Records for this exercise:
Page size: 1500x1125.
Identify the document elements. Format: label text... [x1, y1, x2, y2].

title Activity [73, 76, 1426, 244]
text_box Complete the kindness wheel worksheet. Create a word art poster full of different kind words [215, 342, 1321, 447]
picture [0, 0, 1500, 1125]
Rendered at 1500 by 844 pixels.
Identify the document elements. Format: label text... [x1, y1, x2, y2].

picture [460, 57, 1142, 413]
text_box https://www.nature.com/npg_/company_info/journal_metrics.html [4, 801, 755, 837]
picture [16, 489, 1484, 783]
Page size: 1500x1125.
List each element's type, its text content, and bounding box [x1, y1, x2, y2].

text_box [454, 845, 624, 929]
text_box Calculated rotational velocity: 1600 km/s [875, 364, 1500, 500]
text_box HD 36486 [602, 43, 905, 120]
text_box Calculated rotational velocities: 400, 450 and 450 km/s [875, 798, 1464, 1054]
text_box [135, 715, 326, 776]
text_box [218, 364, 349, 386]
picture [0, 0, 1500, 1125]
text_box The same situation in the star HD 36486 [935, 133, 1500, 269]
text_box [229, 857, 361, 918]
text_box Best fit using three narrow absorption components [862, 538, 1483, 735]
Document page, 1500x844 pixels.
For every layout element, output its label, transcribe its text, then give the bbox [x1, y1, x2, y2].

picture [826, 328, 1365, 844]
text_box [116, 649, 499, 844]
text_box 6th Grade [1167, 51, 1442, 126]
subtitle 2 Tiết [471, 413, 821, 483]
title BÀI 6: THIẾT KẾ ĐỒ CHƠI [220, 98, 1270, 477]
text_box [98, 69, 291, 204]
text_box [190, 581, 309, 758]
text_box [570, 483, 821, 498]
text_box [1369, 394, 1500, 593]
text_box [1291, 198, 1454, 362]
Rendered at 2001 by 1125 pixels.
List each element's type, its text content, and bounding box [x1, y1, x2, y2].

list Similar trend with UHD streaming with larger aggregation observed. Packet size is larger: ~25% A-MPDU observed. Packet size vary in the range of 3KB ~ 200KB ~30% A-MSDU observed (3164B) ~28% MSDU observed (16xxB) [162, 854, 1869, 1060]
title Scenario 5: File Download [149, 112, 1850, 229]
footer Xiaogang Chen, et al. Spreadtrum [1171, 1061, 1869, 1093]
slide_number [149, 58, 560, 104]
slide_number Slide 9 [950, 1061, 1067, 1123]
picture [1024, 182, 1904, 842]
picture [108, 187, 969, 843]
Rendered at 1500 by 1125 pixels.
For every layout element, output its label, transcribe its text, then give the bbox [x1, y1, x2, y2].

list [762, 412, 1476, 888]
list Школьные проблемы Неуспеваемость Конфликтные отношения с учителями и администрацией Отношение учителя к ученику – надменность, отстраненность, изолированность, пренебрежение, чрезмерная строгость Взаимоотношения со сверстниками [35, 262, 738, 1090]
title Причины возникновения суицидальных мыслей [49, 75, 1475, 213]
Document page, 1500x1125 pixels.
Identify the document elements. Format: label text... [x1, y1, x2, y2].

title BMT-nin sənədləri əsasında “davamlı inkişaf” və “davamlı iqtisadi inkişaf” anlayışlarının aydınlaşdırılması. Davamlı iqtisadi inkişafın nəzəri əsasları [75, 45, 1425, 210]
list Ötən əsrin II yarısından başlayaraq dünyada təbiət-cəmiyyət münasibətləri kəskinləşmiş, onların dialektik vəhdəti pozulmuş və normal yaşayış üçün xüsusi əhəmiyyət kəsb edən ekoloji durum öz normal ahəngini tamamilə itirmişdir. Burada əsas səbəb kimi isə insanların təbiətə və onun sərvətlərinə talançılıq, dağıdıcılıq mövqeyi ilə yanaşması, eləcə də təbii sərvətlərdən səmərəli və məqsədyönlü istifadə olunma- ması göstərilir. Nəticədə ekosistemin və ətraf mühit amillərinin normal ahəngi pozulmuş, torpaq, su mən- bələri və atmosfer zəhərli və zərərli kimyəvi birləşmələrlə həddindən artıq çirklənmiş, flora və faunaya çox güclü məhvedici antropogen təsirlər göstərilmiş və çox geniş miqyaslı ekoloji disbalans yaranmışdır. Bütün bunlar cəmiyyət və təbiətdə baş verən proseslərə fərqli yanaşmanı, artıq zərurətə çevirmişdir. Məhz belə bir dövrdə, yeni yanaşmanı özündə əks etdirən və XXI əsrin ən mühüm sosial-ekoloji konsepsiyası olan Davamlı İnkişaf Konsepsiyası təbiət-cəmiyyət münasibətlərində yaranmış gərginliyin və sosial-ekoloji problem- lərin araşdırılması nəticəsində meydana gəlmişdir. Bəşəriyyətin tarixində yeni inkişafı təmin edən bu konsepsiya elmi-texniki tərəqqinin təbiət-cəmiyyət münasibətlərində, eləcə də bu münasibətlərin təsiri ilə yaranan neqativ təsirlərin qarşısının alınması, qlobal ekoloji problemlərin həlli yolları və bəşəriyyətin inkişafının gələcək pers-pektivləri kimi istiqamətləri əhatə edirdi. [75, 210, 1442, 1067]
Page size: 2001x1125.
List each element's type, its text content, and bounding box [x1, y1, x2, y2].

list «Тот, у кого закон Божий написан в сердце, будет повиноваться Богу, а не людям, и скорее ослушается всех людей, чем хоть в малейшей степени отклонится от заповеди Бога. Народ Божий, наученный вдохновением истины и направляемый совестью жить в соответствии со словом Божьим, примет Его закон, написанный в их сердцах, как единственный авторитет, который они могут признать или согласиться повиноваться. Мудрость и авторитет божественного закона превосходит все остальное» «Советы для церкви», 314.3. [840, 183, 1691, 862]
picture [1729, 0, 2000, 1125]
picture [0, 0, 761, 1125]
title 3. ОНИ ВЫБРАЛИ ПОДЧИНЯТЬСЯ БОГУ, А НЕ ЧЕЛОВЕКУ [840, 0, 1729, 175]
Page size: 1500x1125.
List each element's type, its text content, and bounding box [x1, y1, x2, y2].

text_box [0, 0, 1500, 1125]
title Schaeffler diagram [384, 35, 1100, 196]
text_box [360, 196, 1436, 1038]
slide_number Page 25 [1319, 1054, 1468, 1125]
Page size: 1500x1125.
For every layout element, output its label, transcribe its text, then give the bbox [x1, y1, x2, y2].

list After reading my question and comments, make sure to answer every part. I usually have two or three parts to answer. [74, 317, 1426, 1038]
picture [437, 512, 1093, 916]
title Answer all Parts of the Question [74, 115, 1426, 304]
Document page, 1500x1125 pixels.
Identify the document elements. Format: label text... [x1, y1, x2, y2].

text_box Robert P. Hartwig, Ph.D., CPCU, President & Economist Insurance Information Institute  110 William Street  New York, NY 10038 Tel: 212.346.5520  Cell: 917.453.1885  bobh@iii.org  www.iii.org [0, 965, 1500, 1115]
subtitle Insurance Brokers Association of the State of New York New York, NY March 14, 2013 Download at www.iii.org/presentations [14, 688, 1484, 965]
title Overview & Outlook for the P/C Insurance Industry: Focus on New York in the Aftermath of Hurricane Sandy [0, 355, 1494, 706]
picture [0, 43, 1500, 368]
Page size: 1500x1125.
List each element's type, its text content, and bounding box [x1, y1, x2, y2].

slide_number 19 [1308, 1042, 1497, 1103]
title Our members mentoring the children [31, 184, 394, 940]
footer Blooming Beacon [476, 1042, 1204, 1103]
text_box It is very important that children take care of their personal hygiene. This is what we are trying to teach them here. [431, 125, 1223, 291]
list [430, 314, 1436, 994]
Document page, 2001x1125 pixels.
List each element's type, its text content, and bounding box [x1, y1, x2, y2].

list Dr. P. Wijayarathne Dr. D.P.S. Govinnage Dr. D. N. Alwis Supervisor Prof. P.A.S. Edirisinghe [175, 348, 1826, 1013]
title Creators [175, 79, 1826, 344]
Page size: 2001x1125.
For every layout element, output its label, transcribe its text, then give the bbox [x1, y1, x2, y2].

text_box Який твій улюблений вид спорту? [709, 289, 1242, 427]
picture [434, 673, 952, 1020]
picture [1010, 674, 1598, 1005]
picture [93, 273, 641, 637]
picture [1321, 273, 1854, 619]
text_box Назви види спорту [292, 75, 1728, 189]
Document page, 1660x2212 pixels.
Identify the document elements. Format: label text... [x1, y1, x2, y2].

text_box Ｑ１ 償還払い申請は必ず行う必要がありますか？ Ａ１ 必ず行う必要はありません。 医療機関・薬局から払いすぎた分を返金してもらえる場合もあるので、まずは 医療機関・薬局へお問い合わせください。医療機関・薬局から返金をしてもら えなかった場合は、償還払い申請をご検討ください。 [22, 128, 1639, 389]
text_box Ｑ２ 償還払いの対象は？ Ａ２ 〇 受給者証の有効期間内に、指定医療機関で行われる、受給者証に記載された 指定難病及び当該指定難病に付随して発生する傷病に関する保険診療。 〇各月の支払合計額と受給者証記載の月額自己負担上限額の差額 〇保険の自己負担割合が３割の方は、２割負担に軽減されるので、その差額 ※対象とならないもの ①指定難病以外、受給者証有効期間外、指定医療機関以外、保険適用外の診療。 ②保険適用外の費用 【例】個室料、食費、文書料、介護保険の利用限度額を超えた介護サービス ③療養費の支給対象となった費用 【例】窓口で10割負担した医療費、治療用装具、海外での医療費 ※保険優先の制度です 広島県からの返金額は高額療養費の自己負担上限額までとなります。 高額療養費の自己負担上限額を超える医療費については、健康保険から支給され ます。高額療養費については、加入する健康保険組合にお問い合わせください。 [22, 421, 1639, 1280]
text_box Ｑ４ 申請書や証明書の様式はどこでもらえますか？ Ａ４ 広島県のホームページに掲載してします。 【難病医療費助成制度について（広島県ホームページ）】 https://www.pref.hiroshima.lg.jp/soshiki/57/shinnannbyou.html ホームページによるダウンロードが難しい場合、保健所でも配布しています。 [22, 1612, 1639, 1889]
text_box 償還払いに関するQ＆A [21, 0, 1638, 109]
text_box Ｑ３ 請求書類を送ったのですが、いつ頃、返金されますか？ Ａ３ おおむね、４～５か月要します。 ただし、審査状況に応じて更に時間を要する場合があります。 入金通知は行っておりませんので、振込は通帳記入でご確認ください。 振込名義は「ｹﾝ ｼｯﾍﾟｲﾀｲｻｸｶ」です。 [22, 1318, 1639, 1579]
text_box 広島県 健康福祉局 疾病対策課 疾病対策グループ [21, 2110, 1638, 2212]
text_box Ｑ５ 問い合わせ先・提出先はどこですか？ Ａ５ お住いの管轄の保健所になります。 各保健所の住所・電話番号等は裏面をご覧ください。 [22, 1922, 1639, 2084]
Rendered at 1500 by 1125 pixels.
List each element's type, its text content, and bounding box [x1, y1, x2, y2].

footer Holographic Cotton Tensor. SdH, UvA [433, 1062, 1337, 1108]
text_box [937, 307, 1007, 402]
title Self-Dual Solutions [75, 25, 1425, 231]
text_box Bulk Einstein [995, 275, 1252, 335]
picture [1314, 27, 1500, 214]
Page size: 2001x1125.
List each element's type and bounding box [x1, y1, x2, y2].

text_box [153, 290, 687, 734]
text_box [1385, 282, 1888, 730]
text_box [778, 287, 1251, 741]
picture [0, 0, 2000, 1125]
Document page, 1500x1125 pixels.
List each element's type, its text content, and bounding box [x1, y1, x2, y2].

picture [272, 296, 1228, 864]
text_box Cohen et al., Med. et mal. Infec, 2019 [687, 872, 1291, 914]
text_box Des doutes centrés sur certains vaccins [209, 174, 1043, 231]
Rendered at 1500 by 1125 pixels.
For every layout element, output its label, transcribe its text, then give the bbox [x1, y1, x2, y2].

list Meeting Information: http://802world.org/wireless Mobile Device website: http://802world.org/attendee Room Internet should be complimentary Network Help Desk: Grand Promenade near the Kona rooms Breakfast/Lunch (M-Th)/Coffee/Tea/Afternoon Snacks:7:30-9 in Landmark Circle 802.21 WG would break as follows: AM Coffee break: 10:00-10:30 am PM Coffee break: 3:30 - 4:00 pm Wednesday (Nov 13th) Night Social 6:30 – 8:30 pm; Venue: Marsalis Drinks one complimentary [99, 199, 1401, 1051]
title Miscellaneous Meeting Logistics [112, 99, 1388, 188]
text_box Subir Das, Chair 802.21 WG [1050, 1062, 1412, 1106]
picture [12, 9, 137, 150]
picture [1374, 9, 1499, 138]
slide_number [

Work instruction: Please reply with an exact copy of the lines above, starting at the first and ending at the line that holds "Rendered at 1500 by 844 pixels.".

Written answer:
Page size: 1500x1125.
Identify the document elements. Format: label text... [x1, y1, x2, y2].

title Activity [73, 76, 1426, 244]
text_box Complete the kindness wheel worksheet. Create a word art poster full of different kind words [215, 342, 1321, 447]
picture [0, 0, 1500, 1125]
Rendered at 1500 by 844 pixels.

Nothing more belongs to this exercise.